Why do you think it’s difficult for people to get out of their comfort zone?
The comfort zone is the worst destination on earth. You can visit the comfort zone from time to time, but if you stay there too long you will become vanilla, addicted to sameness, a zombie.
Most people say they want to think for themselves but they don’t create the time or space for self-reflection. They say I will be happy when______. Fill in the blank. “I will be happy when I get that job/more money/a partner/some new clothes/a promotion/finish my degree/do a marathon.” This is the greatest fallacy ever told. Happiness can’t be bought. It can only be obtained internally.
It’s always amusing to me (and sad) that society says get an education, get a job, get a partner, make a kid, pay your taxes. And yet, the people we often admire — our heroes — are always mavericks. They’re the people who thought for themselves and stepped away from their tribe.
That’s just one of the beautiful things about travel. It creates time for self-reflection and examination. It’s often that initial step in getting out of the comfort zone because it allows you to see and smell and feel and taste things that are not necessarily ‘comfortable’. In those moments of feeling overwhelmed your beliefs are chipped away. You don’t think. You feel. And by feeling your true nature, you momentarily forget your conditioning.
How do you turn your fears into love?
By choosing love. Love is always the answer. Not sometimes. Not every now and then. Always. And if you make love-based decisions, not fear based ones, you will always choose the right direction in life.
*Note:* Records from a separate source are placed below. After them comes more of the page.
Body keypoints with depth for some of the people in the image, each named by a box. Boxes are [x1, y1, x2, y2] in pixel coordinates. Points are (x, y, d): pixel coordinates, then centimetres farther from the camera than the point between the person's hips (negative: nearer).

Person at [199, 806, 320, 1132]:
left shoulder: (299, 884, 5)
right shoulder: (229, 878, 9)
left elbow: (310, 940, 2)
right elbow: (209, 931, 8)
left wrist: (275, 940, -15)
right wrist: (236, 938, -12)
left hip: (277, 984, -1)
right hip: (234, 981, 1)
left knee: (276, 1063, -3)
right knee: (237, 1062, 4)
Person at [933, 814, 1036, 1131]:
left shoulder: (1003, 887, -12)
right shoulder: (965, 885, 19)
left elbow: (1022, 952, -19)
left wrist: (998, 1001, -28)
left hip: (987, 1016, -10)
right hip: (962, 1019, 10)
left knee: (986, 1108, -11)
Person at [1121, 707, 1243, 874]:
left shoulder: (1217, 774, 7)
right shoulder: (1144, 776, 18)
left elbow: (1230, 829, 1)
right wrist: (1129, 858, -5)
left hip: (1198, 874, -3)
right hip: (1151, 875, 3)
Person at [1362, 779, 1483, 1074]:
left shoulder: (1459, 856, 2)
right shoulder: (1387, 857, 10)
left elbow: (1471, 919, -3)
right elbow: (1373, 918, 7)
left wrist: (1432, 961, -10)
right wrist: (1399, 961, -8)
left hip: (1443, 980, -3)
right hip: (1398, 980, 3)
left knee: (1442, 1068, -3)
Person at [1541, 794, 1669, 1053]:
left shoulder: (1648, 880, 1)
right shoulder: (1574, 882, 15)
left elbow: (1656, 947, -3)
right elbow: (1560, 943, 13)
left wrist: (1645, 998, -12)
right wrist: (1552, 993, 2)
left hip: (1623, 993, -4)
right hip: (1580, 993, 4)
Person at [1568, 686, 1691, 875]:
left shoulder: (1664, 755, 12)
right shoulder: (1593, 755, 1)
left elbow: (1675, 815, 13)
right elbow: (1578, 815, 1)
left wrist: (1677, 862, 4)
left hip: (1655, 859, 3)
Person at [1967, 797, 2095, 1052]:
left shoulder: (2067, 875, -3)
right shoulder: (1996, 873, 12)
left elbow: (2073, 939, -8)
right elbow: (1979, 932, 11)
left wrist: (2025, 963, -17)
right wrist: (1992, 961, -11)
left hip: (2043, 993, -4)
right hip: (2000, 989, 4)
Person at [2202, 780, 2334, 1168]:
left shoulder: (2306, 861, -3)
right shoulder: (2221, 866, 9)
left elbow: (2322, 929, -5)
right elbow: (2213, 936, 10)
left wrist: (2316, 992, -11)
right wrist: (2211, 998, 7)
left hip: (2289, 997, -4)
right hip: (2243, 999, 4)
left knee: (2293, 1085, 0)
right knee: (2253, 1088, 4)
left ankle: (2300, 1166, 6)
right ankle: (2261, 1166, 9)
It doesn’t take courage. It takes love. Love is endless. It never has conditions. It is humans who make love conditional.
Tell us a little about Shooting Hoops. Where did it all begin?
Shooting Hoops is a photography project that aims to capture the raw beauty of street basketball.
It began in New York City while I was hosting ESPN SportsCenter. On my time off, I would walk the streets of Manhattan looking for photograph opportunities. I naturally gravitated towards basketball. I never planned it. It just happened. On reflection, I think the best art is born organically like that.
I took one photo of a basketball court. Then another. And another until fast forward 5 years later and I have thousands upon thousands of basketball related images from all over the globe.
It has led to many great things including books, documentaries, fine art, press, but most importantly friendships. From CEO’s, to Little People, to homeless people, to NBA stars, Shooting Hoops has allowed me to meet many great people.
What are you currently working on?
I am always trying to redefine myself, so I don’t get too comfortable. These days, the only thing that makes me really satisfied is creating. I am not just taking photos, but writing, directing and open to all opportunities that come my way.
I am also concentrating on a fine art component to Shooting Hoops that gives back to under privileged basketball communities and homelessness. I think social entrepreneurship is the way of the future.
Which destination has taught you the most life lessons?
Probably New York City, Manhattan is a lot of things but at the end of the day it’s a very, very busy island. It has taught me to balance the onslaught of beautiful, fun-filled distraction that it has to offer with the vital need to rebalance with focus and discipline. It has taught me to go with the flow. It has shown me that to a large extend you can choose which version of yourself your want to be. And above all, New York City reminds me over and over again that my favourite feeling in the entire world is possibility. Nowhere on Earth seems to offer that insatiable feeling of possibility like NYC.
Also I learnt a lot in India. The poverty can be so brutal and sickening that it forces you into a lifelong commitment to gratitude.